Each time a line is entered from the keyboard, Gforth prints “ compiled” rather than “ ok”.

When the text interpreter is using an input device other than the keyboard, its behaviour changes in these ways:

When the parse area is empty, the text interpreter attempts to refill the input buffer from the input source. When the input source is exhausted, the input source is set back to the previous input source.
It doesn't print out “ ok” or “ compiled” messages each time the parse area is emptied.
If an error occurs, the input source is set back to the user input device.

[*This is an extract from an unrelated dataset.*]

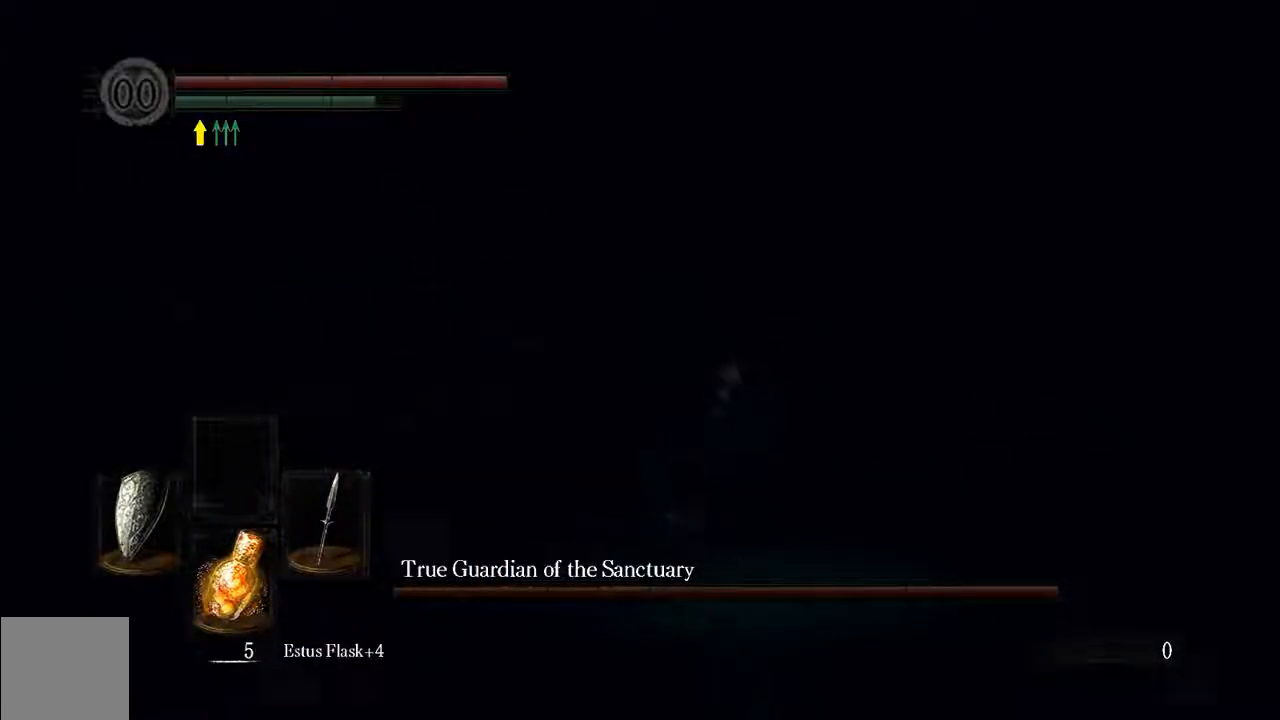
{"dt_ms": 500, "buttons": ["B", "L1"], "left_stick": "up-right", "right_stick": "center", "events": [[467, "B", "down"]]}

You can read about this in more detail in Input Sources.

>in       – addr         core       “to-in”

input-var variable – a-addr is the address of a cell containing the char offset from the start of the input buffer to the start of the parse area.

source       – addr u         core       “source”

Return address addr and length u of the current input buffer

tib       – addr         core-ext-obsolescent       “t-i-b”

#tib       – addr         core-ext-obsolescent       “number-t-i-b”

input-var variable – a-addr is the address of a cell containing the number of characters in the terminal input buffer. OBSOLESCENT: source superceeds the function of this word.

Footnotes

[1] This is an expanded version of the material in Introducing the Text Interpreter.

[2] When the text interpreter is processing input from the keyboard, this area of memory is called the terminal input buffer (TIB) and is addressed by the (obsolescent) words TIB and #TIB.

[3] This happens if the word was defined as COMPILE-ONLY.

[4] In other words, the text interpreter processes the contents of the input buffer by parsing strings from the parse area until the parse area is empty.

[5] This is how parsing words work.

[6] Exercise for the reader: what would happen if the 3 were replaced with 4?